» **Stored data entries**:

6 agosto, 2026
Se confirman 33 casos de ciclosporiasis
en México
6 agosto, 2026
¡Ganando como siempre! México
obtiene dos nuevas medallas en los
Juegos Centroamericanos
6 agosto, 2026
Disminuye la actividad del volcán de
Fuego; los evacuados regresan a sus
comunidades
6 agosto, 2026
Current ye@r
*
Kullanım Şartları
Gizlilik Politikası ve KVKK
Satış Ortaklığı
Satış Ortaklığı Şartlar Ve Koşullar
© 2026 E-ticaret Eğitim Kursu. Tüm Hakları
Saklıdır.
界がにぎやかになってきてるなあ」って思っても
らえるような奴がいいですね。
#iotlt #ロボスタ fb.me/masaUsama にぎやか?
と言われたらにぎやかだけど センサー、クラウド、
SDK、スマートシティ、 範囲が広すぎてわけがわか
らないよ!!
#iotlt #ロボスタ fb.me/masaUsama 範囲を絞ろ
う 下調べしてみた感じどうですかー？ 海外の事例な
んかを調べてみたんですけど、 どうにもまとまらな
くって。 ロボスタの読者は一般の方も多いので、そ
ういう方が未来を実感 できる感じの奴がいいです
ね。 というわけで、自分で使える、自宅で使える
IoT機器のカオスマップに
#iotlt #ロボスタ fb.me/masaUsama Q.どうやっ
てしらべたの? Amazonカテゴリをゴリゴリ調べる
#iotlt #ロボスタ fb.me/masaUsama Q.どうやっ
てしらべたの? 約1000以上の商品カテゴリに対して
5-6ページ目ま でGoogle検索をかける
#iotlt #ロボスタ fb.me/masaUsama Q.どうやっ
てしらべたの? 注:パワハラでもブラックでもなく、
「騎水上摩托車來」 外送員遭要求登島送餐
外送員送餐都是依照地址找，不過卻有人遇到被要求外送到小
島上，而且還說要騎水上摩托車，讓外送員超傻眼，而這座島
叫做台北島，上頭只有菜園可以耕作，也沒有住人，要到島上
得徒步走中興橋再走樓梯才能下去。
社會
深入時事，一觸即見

» **TASK STATEMENT**: Scan the entries above for the word "Ortaklığı" and collect each line holding it.

» **ANSWER TO THE EXERCISE**:
Satış Ortaklığı
Satış Ortaklığı Şartlar Ve Koşullar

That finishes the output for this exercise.